--- Provided entries Enclosed Below ---

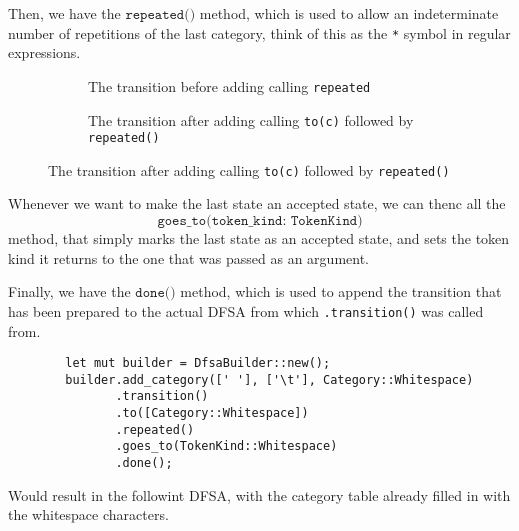 \documentclass{article}
\newcommand{\code}[1]{\texttt{#1}}
\begin{document}
Then, we have the $\code{repeated()}$ method, which is used to allow an
indeterminate number of repetitions of the last category, think of this as the
\code{*} symbol in regular expressions.

\begin{figure}[H]
    \begin{subfigure}[t]{0.5\textwidth}
        \centering
        \caption{The transition before adding calling \code{repeated}}
    \end{subfigure}
    \begin{subfigure}[t]{0.5\textwidth}
        \centering
        \caption{The transition after adding calling \code{to(c)} followed by  \code{repeated()}}
    \end{subfigure}
\end{figure}


Whenever we want to make the last state an accepted state, we can thenc all the
$$\code{goes\_to(token\_kind: TokenKind)}$$ method, that simply marks the last state as
an accepted state, and sets the token kind it returns to the one that was passed
as an argument.

Finally, we have the $\code{done()}$ method, which is used to append the transition that has been prepared to the actual DFSA from which \code{.transition()} was called from.


\begin{mainbox}{}
    \lstset{xleftmargin=1cm, aboveskip=0pt, belowskip=0pt}
    \begin{lstlisting}
        let mut builder = DfsaBuilder::new();
        builder.add_category([' '], ['\t'], Category::Whitespace)
               .transition()
               .to([Category::Whitespace])
               .repeated()
               .goes_to(TokenKind::Whitespace)
               .done();
    \end{lstlisting}
\end{mainbox}

Would result in the followint DFSA, with the category table already filled in
with the whitespace characters.
\end{document}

--- End of Enclosed Provided entries ---

◆ **Description of the task**: What number of lines in the records hold the word "last"? Reply with that number alone.

◆ **Task answer**: 3